A ordem não é detalhe, é a regra. A primeira pergunta que recebe sim define o quadrante e encerra a avaliação. Um insumo que rompeu nos últimos 90 dias entra como prioridade máxima mesmo sendo barato e fácil de achar, porque ruptura para a operação e nenhum desconto compensa isso. O que não responde sim a nenhuma das três cai no quadrante padrão. Não há julgamento pessoal nessa etapa: as três perguntas são respondidas por dado, e o mesmo insumo com o mesmo histórico cai sempre no mesmo lugar.
QUATRO QUADRANTES, QUATRO POSTURAS
No primeiro quadrante, você precisa ser cauteloso: o risco não está no preço, está na ruptura, e é ela que entra na frente de tudo. No segundo, você precisa ser diplomático: o insumo é difícil de substituir e a relação com o fornecedor vale mais do que qualquer desconto pontual. No terceiro, você precisa ser agressivo: é onde está o lucro imediato disponível, esperando ser capturado. No quarto, você precisa ser eficiente: o objetivo é gastar o mínimo de tempo e energia possível.
Cada uma dessas posturas exige ações, ferramentas e frequências de revisão completamente distintas. Tratar todos os quatro com a mesma lógica é um erro que custa margem todo mês.
POR QUE A MAIORIA NÃO FAZ ISSO
A classificação estratégica de insumos parece algo reservado a grandes empresas com departamentos de supply chain. Na prática, a lógica por trás dela é acessível a qualquer negócio. O que falta não é sofisticação. É um método que adapte essa lógica para a realidade de quem opera com estrutura enxuta.
A Matriz Lócus foi desenhada exatamente para isso. Ela não exige sistema caro nem equipe dedicada. Exige que você olhe para o seu portfólio de compras com um critério que provavelmente você nunca usou: o critério estratégico.
O QUE MUDA QUANDO VOCÊ CLASSIFICA
Quando cada insumo está no quadrante certo, três coisas acontecem imediatamente. Você para de gastar energia nos itens que não merecem. Você passa a concentrar esforço onde o retorno é maior. E você tem um mapa claro de onde agir primeiro.

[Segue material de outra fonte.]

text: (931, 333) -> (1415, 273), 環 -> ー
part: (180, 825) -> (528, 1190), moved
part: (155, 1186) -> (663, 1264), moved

O empresário que constrói a Matriz pela primeira vez invariavelmente encontra o mesmo problema: estava gastando muito tempo com os itens errados e pouco tempo com os que realmente movem a margem.
A REVISÃO QUE NINGUÉM FAZ
Um item que nunca faltou pode romper no próximo mês se um fornecedor fechar ou se o mercado apertar. A janela de 90 dias existe justamente por isso: ela faz a classificação se mover sozinha, sem ninguém precisar decidir nada. A Matriz não é uma fotografia. É um mapa que precisa ser revisado. Negócios que entendem isso têm vantagem sobre os que tratam a classificação como permanente.
CHAMADA REFLEXIVA
Pense no insumo que mais pesa no seu custo de compras. Ele faltou ou atrasou alguma vez nos últimos 90 dias? Se faltou, o quadrante dele já está definido, e provavelmente não é o que você imaginava. E o que você está fazendo com isso é o que separa a gestão inteligente da gestão por hábito.